The line containing "08.08.2026 | 22:48" marks the start, and the last line of the records below marks the end. Print that run exactly and nothing else.

* * *

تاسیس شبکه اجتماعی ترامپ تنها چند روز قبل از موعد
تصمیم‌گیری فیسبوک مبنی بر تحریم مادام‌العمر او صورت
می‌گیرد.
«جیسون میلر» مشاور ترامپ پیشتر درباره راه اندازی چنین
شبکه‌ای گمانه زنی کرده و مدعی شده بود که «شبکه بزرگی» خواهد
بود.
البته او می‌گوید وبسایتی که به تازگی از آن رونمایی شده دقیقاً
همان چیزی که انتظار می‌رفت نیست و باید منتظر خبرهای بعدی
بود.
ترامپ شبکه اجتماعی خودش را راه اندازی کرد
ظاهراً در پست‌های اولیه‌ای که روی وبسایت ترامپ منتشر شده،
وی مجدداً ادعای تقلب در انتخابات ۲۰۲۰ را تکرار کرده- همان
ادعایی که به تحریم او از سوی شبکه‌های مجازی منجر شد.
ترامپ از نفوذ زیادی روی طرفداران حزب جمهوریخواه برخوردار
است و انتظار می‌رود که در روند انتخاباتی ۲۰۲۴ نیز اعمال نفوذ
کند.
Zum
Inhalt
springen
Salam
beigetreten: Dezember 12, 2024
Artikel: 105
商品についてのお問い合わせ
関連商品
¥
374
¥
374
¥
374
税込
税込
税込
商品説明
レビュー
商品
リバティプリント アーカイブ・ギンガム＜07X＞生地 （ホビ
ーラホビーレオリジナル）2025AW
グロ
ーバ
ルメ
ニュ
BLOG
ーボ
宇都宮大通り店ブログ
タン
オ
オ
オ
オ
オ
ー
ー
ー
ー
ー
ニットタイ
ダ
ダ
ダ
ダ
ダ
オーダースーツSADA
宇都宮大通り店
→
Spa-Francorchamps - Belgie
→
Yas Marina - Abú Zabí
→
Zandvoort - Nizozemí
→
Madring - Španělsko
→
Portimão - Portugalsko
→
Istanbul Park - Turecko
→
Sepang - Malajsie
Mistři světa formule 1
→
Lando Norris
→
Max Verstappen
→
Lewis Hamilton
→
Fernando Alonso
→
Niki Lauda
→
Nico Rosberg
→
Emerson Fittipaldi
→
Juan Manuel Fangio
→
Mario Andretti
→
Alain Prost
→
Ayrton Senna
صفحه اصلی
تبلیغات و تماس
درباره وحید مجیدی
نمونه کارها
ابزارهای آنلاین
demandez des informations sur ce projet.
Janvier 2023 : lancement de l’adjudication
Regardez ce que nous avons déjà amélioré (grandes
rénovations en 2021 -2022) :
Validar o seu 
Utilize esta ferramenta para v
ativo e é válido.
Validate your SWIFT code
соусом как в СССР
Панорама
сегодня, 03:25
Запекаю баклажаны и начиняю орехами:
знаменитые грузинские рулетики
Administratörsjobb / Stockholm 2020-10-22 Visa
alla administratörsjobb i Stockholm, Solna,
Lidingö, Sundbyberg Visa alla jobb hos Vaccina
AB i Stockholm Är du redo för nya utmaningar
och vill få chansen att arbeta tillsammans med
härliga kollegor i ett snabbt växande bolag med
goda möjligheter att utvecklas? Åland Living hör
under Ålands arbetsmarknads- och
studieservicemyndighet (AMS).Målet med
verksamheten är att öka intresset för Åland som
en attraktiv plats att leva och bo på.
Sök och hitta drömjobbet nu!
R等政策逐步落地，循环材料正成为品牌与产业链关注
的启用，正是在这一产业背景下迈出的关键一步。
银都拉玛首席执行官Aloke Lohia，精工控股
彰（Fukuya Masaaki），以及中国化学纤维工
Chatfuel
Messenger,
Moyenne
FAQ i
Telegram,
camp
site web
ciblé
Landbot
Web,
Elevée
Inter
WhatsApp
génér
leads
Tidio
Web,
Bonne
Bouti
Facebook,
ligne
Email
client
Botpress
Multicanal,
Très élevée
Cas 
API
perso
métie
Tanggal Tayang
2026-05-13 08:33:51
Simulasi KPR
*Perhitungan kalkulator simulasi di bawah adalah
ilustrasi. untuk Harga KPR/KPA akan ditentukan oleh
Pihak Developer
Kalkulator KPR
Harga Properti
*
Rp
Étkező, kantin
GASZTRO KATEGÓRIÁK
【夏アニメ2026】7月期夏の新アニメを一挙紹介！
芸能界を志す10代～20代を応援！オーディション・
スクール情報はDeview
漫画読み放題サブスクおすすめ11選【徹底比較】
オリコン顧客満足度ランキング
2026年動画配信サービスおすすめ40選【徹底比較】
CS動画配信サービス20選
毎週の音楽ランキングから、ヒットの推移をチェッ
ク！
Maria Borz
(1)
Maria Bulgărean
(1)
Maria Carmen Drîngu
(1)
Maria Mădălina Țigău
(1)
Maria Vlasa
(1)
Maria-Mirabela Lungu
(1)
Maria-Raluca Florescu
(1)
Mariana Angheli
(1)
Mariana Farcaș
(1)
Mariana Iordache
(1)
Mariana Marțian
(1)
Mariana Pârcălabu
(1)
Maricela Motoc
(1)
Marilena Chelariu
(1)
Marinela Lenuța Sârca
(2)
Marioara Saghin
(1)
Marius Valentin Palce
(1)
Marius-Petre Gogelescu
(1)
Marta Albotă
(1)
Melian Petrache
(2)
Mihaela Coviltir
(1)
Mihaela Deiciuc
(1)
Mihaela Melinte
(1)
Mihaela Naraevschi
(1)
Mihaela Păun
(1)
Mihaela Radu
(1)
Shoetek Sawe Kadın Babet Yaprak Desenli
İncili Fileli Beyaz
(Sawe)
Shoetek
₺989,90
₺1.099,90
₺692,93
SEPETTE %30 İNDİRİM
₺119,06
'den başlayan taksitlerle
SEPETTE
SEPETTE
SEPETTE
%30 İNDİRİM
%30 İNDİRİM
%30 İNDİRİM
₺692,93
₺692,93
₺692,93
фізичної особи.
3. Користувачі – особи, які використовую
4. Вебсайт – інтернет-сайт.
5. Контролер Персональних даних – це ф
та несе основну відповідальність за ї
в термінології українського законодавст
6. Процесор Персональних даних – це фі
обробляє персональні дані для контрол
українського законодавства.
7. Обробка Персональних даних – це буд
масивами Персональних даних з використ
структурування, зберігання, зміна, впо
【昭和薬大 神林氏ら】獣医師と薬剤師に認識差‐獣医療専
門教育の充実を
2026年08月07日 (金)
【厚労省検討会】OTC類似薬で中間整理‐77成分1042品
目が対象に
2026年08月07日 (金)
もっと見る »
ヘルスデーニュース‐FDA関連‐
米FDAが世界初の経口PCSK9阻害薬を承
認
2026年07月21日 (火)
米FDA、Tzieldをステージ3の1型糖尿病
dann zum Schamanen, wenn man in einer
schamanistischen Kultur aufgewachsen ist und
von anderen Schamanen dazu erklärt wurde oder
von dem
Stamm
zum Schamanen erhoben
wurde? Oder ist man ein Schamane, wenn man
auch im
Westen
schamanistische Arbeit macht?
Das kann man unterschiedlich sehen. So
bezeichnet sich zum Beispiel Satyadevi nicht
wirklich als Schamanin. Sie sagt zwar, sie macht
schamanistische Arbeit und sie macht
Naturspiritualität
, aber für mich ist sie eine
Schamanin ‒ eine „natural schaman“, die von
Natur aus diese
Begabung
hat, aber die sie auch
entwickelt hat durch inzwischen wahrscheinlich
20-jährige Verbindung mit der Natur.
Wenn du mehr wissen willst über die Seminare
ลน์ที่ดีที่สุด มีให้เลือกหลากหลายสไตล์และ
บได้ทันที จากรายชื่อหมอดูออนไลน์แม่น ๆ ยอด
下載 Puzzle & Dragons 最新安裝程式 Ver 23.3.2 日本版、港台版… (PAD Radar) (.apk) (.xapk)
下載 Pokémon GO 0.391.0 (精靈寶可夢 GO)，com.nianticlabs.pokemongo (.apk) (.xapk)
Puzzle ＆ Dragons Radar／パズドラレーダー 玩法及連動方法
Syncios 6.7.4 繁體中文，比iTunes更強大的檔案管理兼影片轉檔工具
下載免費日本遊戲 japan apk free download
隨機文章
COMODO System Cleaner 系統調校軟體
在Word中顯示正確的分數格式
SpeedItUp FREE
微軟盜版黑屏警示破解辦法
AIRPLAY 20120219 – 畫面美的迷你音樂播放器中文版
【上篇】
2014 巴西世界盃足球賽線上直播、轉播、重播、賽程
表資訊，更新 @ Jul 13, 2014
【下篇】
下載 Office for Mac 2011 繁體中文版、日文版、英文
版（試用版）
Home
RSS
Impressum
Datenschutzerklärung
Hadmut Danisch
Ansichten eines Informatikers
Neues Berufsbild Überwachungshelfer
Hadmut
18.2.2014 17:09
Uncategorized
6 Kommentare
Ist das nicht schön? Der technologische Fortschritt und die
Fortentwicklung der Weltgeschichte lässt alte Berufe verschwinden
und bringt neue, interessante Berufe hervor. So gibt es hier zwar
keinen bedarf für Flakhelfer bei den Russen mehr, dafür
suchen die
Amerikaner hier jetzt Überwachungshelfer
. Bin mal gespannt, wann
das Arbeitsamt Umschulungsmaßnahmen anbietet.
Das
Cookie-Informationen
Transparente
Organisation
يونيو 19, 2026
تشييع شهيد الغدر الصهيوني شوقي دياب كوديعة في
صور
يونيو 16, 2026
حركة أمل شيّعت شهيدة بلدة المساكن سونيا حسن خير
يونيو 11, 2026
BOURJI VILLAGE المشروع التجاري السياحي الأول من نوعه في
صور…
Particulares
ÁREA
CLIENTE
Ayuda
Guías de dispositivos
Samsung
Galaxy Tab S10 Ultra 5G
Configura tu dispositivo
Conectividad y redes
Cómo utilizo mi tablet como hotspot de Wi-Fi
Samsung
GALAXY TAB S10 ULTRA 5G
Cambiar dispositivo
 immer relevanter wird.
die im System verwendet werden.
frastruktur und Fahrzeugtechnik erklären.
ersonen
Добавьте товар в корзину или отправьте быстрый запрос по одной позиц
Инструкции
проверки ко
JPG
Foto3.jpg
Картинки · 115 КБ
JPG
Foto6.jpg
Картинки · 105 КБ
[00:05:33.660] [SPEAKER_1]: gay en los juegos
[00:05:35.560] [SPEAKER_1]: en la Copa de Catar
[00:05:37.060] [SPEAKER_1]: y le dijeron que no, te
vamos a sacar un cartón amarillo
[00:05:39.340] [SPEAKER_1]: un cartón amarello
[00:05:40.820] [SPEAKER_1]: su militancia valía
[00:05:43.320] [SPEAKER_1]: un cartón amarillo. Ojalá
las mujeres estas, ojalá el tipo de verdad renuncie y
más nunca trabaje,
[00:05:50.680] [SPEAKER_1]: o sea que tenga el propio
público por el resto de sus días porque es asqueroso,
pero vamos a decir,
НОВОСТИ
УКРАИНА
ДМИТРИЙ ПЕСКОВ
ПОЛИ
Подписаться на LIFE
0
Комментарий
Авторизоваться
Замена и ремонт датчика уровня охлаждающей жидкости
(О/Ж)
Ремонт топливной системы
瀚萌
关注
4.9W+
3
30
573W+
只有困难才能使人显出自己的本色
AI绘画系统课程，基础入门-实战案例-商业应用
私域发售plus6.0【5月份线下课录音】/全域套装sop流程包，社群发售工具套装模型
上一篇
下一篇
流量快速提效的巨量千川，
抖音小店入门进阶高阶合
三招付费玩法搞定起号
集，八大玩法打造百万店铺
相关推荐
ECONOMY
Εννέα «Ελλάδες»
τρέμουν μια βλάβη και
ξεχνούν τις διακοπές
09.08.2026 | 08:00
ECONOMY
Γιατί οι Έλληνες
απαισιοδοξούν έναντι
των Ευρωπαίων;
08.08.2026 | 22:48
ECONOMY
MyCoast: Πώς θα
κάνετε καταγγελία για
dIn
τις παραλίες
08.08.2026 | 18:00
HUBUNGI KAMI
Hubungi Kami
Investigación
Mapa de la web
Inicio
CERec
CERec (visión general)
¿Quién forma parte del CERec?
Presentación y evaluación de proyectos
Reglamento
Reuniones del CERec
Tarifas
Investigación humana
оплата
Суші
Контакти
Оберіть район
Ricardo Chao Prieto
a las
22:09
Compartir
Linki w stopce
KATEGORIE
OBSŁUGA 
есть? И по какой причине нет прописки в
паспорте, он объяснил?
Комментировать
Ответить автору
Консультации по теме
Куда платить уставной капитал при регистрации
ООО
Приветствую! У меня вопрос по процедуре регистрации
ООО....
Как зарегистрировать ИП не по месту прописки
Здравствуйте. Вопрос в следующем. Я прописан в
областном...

* * *

→ **COMPLETED TASK**
08.08.2026 | 22:48
ECONOMY
MyCoast: Πώς θα
κάνετε καταγγελία για
dIn
τις παραλίες
08.08.2026 | 18:00
HUBUNGI KAMI
Hubungi Kami
Investigación
Mapa de la web
Inicio
CERec
CERec (visión general)
¿Quién forma parte del CERec?
Presentación y evaluación de proyectos
Reglamento
Reuniones del CERec
Tarifas
Investigación humana
оплата
Суші
Контакти
Оберіть район
Ricardo Chao Prieto
a las
22:09
Compartir
Linki w stopce
KATEGORIE
OBSŁUGA 
есть? И по какой причине нет прописки в
паспорте, он объяснил?
Комментировать
Ответить автору
Консультации по теме
Куда платить уставной капитал при регистрации
ООО
Приветствую! У меня вопрос по процедуре регистрации
ООО....
Как зарегистрировать ИП не по месту прописки
Здравствуйте. Вопрос в следующем. Я прописан в
областном...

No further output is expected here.